*PROBLEM TO SOLVE*: Would you find each line in the entries below with the string "auth" and copy it?

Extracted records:

....................

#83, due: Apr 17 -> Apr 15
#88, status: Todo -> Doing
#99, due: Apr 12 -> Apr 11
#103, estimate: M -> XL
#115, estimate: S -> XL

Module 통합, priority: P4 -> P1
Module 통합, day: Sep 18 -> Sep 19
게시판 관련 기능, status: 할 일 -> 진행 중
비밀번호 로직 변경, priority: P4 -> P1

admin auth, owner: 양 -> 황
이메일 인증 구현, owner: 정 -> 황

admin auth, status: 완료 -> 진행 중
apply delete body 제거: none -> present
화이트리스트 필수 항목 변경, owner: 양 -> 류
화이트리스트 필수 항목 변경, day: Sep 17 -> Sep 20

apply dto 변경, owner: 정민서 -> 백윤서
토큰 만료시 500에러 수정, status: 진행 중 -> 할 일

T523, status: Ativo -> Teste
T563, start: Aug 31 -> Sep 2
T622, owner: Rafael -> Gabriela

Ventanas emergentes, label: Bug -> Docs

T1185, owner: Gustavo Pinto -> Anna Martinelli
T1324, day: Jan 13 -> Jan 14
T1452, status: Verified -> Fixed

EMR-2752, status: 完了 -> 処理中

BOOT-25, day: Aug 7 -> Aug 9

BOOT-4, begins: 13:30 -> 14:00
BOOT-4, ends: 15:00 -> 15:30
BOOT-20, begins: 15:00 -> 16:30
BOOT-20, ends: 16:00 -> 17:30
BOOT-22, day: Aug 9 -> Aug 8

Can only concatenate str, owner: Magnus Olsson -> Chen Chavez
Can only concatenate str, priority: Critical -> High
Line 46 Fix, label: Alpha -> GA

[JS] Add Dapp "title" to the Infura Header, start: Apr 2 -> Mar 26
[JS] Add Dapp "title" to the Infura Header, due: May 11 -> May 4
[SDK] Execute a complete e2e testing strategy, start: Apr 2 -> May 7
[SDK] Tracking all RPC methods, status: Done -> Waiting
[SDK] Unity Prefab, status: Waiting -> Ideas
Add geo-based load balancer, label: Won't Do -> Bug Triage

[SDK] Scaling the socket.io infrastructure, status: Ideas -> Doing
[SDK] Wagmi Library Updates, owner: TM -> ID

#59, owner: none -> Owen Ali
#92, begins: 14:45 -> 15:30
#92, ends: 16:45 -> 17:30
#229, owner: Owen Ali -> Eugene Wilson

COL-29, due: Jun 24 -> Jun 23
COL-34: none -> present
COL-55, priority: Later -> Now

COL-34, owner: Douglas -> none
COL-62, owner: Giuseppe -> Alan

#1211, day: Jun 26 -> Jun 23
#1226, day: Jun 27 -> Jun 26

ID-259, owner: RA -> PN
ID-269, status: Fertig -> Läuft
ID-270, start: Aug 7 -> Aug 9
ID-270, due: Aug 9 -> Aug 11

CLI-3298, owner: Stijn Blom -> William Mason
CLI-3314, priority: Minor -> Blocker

....................

*FINAL ANSWER*:
admin auth, owner: 양 -> 황
admin auth, status: 완료 -> 진행 중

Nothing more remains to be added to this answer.